Skip the pictures, and retype the data below in full, exactly.
___ Entries provided ___
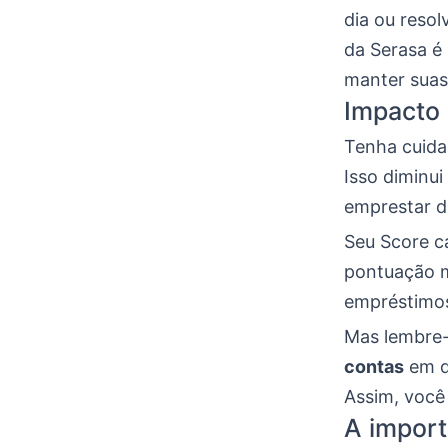
dia ou resol
da Serasa é
manter suas
Impacto 
Tenha cuida
Isso diminui
emprestar di
Seu Score c
pontuação m
empréstimo
Mas lembre-
contas
em di
Assim, você 
A import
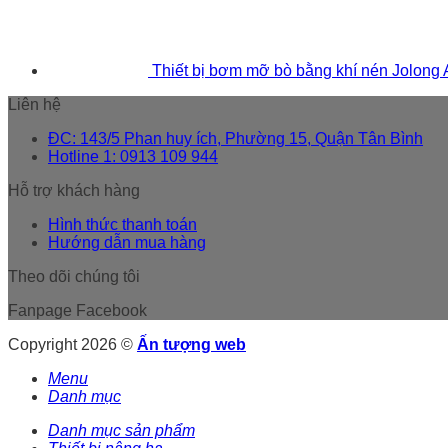
Thiết bị bơm mỡ bò bằng khí nén Jolong
Liên hệ
ĐC: 143/5 Phan huy ích, Phường 15, Quận Tân Bình
Hotline 1: 0913 109 944
Hỗ trợ khách hàng
Hình thức thanh toán
Hướng dẫn mua hàng
Theo dõi chúng tôi
Fanpage Facebook
Copyright 2026 ©
Ấn tượng web
Menu
Danh mục
Danh mục sản phẩm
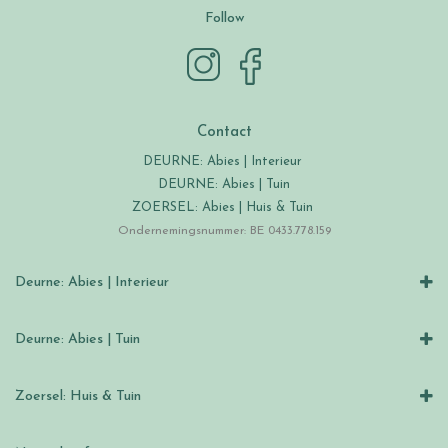
Follow
Contact
DEURNE: Abies | Interieur
DEURNE: Abies | Tuin
ZOERSEL: Abies | Huis & Tuin
Ondernemingsnummer: BE 0433.778.159
Deurne: Abies | Interieur
Deurne: Abies | Tuin
Zoersel: Huis & Tuin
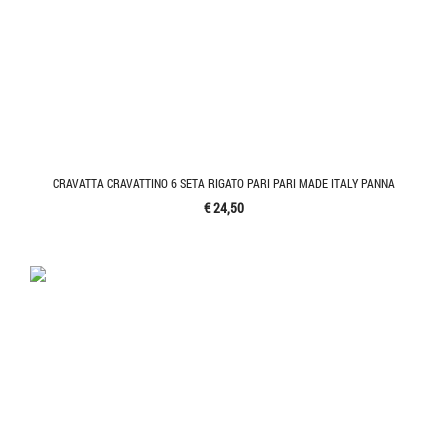
CRAVATTA CRAVATTINO 6 SETA RIGATO PARI PARI MADE ITALY PANNA
€ 24,50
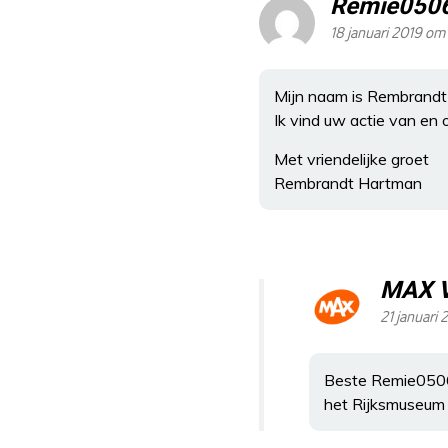
Remie050
18 januari 2019 om
Mijn naam is Rembrand
Ik vind uw actie van en 
Met vriendelijke groet
Rembrandt Hartman
MAX 
21 januari 
Beste Remie05065
het Rijksmuseum 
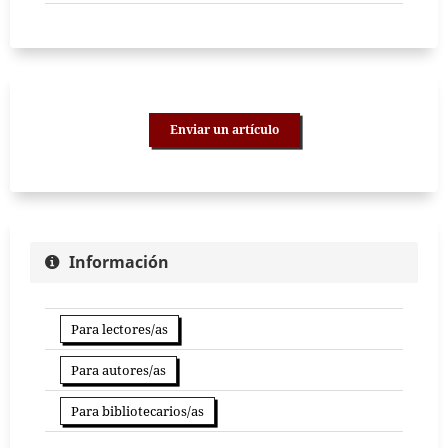
Enviar un artículo
Información
Para lectores/as
Para autores/as
Para bibliotecarios/as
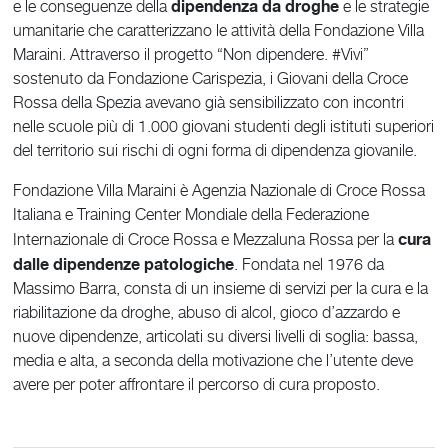
dipendenza da droghe
e le conseguenze della
e le strategie
umanitarie che caratterizzano le attività della Fondazione Villa
Maraini. Attraverso il progetto “Non dipendere. #Vivi”
sostenuto da Fondazione Carispezia, i Giovani della Croce
Rossa della Spezia avevano già sensibilizzato con incontri
nelle scuole più di 1.000 giovani studenti degli istituti superiori
del territorio sui rischi di ogni forma di dipendenza giovanile.
Fondazione Villa Maraini è Agenzia Nazionale di Croce Rossa
Italiana e Training Center Mondiale della Federazione
cura
Internazionale di Croce Rossa e Mezzaluna Rossa per la
dalle dipendenze patologiche
. Fondata nel 1976 da
Massimo Barra, consta di un insieme di servizi per la cura e la
riabilitazione da droghe, abuso di alcol, gioco d’azzardo e
nuove dipendenze, articolati su diversi livelli di soglia: bassa,
media e alta, a seconda della motivazione che l’utente deve
avere per poter affrontare il percorso di cura proposto.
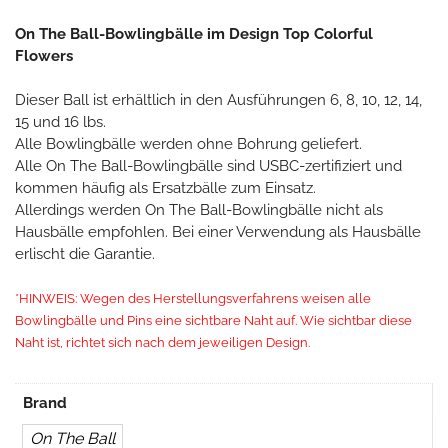
On The Ball-Bowlingbälle im Design Top Colorful
Flowers
Dieser Ball ist erhältlich in den Ausführungen 6, 8, 10, 12, 14,
15 und 16 lbs.
Alle Bowlingbälle werden ohne Bohrung geliefert.
Alle On The Ball-Bowlingbälle sind USBC-zertifiziert und
kommen häufig als Ersatzbälle zum Einsatz.
Allerdings werden On The Ball-Bowlingbälle nicht als
Hausbälle empfohlen. Bei einer Verwendung als Hausbälle
erlischt die Garantie.
*HINWEIS: Wegen des Herstellungsverfahrens weisen alle
Bowlingbälle und Pins eine sichtbare Naht auf. Wie sichtbar diese
Naht ist, richtet sich nach dem jeweiligen Design.
Brand
On The Ball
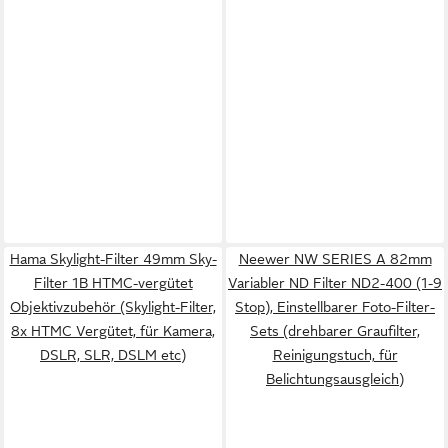
Hama Skylight-Filter 49mm Sky-
Neewer NW SERIES A 82mm
Filter 1B HTMC-vergütet
Variabler ND Filter ND2-400 (1-9
Objektivzubehör (Skylight-Filter,
Stop), Einstellbarer Foto-Filter-
8x HTMC Vergütet, für Kamera,
Sets (drehbarer Graufilter,
DSLR, SLR, DSLM etc)
Reinigungstuch, für
Belichtungsausgleich)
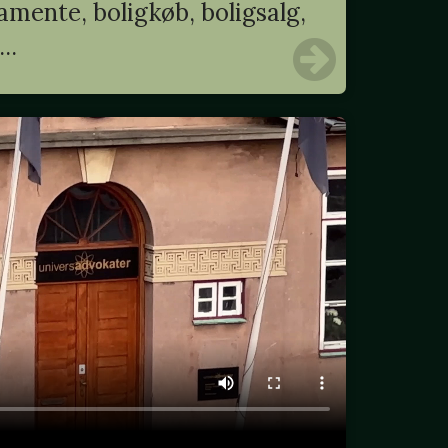
mente, boligkøb, boligsalg,
..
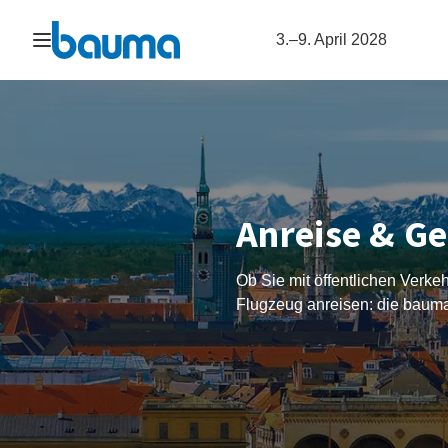
Navigation öffnen
3.–9. April 2028
Anreise & G
Ob Sie mit öffentlichen Verke
Flugzeug anreisen: die bauma 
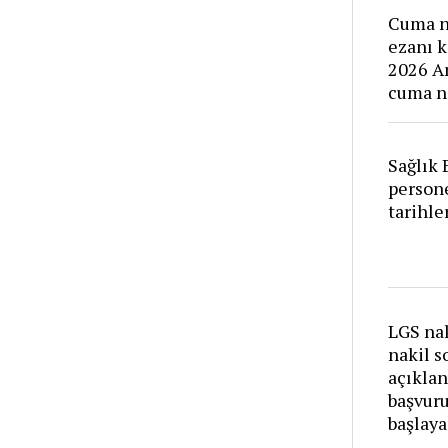
Cuma n
ezanı k
2026 An
cuma n
Sağlık 
persone
tarihle
LGS nak
nakil s
açıklan
başvur
başlay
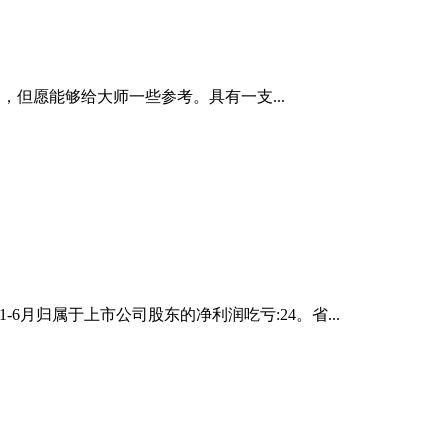
泉，但愿能够给大师一些参考。具有一支...
1-6月归属于上市公司股东的净利润吃亏:24。省...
___
Exercise result |
dia ou resol
da Serasa é
manter suas
Impacto 
Tenha cuida
Isso diminui
emprestar di
Seu Score c
pontuação m
empréstimo
Mas lembre-
contas
em di
Assim, você 
A import
Thiết bị bơm mỡ bò bằng khí nén Jolong
Liên hệ
ĐC: 143/5 Phan huy ích, Phường 15, Quận Tân Bình
Hotline 1: 0913 109 944
Hỗ trợ khách hàng
Hình thức thanh toán
Hướng dẫn mua hàng
Theo dõi chúng tôi
Fanpage Facebook
Copyright 2026 ©
Ấn tượng web
Menu
Danh mục
Danh mục sản phẩm
Follow
Contact
DEURNE: Abies | Interieur
DEURNE: Abies | Tuin
ZOERSEL: Abies | Huis & Tuin
Ondernemingsnummer: BE 0433.778.159
Deurne: Abies | Interieur
Deurne: Abies | Tuin
Zoersel: Huis & Tuin
CRAVATTA CRAVATTINO 6 SETA RIGATO PARI PARI MADE ITALY PANNA
€ 24,50
Remie050
18 januari 2019 om
Mijn naam is Rembrand
Ik vind uw actie van en 
Met vriendelijke groet
Rembrandt Hartman
MAX 
21 januari 
Beste Remie05065
het Rijksmuseum 
Enviar un artículo
Información
Para lectores/as
Para autores/as
Para bibliotecarios/as
dipendenza da droghe
e le conseguenze della
e le strategie
umanitarie che caratterizzano le attività della Fondazione Villa
Maraini. Attraverso il progetto “Non dipendere. #Vivi”
sostenuto da Fondazione Carispezia, i Giovani della Croce
Rossa della Spezia avevano già sensibilizzato con incontri
nelle scuole più di 1.000 giovani studenti degli istituti superiori
del territorio sui rischi di ogni forma di dipendenza giovanile.
Fondazione Villa Maraini è Agenzia Nazionale di Croce Rossa
Italiana e Training Center Mondiale della Federazione
cura
Internazionale di Croce Rossa e Mezzaluna Rossa per la
dalle dipendenze patologiche
. Fondata nel 1976 da
Massimo Barra, consta di un insieme di servizi per la cura e la
riabilitazione da droghe, abuso di alcol, gioco d’azzardo e
nuove dipendenze, articolati su diversi livelli di soglia: bassa,
media e alta, a seconda della motivazione che l’utente deve
avere per poter affrontare il percorso di cura proposto.
On The Ball-Bowlingbälle im Design Top Colorful
Flowers
Dieser Ball ist erhältlich in den Ausführungen 6, 8, 10, 12, 14,
15 und 16 lbs.
Alle Bowlingbälle werden ohne Bohrung geliefert.
Alle On The Ball-Bowlingbälle sind USBC-zertifiziert und
kommen häufig als Ersatzbälle zum Einsatz.
Allerdings werden On The Ball-Bowlingbälle nicht als
Hausbälle empfohlen. Bei einer Verwendung als Hausbälle
erlischt die Garantie.
*HINWEIS: Wegen des Herstellungsverfahrens weisen alle
Bowlingbälle und Pins eine sichtbare Naht auf. Wie sichtbar diese
Naht ist, richtet sich nach dem jeweiligen Design.
Brand
On The Ball
Hama Skylight-Filter 49mm Sky-
Neewer NW SERIES A 82mm
Filter 1B HTMC-vergütet
Variabler ND Filter ND2-400 (1-9
Objektivzubehör (Skylight-Filter,
Stop), Einstellbarer Foto-Filter-
8x HTMC Vergütet, für Kamera,
Sets (drehbarer Graufilter,
DSLR, SLR, DSLM etc)
Reinigungstuch, für
Belichtungsausgleich)
mente, boligkøb, boligsalg,
..
Navigation öffnen
3.–9. April 2028
Anreise & G
Ob Sie mit öffentlichen Verke
Flugzeug anreisen: die bauma 
Cuma n
ezanı k
2026 An
cuma n
Sağlık 
persone
tarihle
LGS nak
nakil s
açıklan
başvur
başlay
泉，但愿能够给大师一些参考。具有一支...
1-6月归属于上市公司股东的净利润吃亏:24。省...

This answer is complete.